A working list, distilled from boardroom conversations. None of them require technical expertise; all of them reveal whether the programme is ready to be signed.
This assessment helps Boards make smart decisions on their journey to the summit of AI exploitation and exploration, without creating unmanaged risk.
Answer each statement with YES or NO.
We have approved an AI governance policy that defines what AI may and may not be used for across the organisation.
We know which AI systems, tools, vendors, and shadow AI use cases are active in the organisation, and each has a named owner.
We have assigned clear executive accountability for AI, including decision rights between the Board, CEO, CIO, CISO, legal, privacy, and business leaders.
Every new AI use case goes through a formal intake and approval process that considers value, risk, legal obligations, privacy, security, and human oversight.
We assess and treat AI risks within an agreed risk appetite, including bias, privacy, security, regulatory exposure, operational failure, and reputational impact.
We can demonstrate compliance with relevant AI laws and regulations, including evidence for audits, supplier obligations, and high-risk AI use cases.

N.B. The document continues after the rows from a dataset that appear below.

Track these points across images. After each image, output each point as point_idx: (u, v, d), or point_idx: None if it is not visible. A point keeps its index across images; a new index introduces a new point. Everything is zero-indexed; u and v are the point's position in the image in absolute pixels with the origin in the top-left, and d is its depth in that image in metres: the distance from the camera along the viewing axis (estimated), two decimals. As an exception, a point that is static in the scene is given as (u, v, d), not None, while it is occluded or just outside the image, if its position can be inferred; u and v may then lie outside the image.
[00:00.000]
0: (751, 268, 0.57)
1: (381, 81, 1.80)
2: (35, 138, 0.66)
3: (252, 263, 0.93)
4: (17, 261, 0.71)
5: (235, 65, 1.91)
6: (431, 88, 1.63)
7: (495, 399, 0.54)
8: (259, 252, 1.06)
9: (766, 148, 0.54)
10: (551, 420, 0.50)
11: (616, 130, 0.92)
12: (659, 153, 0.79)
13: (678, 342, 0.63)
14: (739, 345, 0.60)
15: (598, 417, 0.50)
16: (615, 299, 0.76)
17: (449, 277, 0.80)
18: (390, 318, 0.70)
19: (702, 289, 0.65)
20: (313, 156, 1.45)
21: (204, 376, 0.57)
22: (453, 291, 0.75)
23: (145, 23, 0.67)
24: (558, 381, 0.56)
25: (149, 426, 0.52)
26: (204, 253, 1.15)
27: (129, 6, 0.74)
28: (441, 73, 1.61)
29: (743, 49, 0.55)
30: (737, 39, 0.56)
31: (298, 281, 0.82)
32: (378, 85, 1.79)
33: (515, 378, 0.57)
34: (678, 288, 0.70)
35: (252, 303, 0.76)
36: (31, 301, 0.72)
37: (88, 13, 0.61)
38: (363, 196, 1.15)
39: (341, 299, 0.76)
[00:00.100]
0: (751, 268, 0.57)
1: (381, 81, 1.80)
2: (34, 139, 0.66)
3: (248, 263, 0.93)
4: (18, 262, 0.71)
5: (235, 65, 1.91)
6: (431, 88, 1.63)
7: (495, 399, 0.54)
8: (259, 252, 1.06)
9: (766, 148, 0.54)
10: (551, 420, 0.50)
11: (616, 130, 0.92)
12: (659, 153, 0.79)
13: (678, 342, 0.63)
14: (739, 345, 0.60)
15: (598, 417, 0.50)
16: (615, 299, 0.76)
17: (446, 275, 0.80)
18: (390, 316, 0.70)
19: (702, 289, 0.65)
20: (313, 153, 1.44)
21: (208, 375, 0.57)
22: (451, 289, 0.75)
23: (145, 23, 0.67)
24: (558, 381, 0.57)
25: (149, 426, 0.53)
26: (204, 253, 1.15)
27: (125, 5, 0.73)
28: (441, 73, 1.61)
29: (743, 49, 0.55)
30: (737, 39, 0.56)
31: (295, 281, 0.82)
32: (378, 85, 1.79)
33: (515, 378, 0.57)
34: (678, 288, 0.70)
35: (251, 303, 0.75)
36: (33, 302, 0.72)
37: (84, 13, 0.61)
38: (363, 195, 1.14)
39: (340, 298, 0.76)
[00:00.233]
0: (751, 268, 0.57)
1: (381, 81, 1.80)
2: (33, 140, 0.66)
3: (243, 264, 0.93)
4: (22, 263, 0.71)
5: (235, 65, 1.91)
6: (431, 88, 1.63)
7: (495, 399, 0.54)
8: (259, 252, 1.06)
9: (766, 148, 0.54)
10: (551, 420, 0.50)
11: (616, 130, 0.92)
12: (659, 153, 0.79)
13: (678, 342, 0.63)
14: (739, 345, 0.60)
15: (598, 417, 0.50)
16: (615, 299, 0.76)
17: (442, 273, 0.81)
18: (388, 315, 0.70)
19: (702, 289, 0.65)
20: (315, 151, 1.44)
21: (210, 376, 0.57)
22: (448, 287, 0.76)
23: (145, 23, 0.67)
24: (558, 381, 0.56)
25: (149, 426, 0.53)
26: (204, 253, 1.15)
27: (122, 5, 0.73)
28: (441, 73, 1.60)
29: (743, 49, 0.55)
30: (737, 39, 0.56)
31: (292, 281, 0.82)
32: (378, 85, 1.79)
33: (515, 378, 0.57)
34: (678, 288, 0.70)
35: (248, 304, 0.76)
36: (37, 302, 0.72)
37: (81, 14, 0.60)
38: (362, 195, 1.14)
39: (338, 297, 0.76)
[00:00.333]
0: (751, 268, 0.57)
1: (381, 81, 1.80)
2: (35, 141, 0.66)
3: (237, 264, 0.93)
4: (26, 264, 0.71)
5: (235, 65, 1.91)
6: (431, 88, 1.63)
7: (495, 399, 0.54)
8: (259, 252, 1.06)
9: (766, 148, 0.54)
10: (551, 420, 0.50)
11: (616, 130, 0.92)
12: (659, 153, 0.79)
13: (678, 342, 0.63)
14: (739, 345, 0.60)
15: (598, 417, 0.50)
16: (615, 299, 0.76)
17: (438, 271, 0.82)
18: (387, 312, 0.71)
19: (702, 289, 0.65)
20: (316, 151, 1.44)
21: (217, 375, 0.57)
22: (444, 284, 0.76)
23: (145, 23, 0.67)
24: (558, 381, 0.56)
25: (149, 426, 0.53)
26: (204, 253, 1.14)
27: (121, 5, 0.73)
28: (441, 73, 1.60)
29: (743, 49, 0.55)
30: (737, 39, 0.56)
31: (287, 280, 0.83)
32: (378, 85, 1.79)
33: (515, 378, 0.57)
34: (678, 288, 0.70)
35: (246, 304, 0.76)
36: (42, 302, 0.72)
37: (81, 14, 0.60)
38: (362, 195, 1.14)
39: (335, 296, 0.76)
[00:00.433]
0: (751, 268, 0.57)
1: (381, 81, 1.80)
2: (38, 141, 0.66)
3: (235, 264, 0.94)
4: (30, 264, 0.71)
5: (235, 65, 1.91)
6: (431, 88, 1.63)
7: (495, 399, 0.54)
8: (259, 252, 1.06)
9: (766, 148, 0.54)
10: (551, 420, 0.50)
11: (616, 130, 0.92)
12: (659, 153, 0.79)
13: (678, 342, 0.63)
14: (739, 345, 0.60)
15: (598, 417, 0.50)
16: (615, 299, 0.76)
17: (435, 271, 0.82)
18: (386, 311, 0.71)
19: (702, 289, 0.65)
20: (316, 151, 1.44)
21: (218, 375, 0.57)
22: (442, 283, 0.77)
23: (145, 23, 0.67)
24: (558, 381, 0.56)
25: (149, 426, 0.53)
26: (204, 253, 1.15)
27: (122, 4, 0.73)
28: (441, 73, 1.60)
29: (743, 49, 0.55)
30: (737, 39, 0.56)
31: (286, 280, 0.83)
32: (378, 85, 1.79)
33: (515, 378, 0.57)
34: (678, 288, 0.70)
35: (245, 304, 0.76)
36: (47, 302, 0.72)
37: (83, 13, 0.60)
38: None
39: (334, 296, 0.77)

We continuously monitor critical AI systems for performance, misuse, incidents, data leakage, access violations, and changes in risk.
We have trained Board members, executives, AI users, and technical teams on their responsibilities so AI is used safely, ethically, and effectively.
These eight statements condense the maturity themes from the AI Capability Maturity Model: governance, accountability, inventory, approval, risk treatment, compliance, monitoring, and training.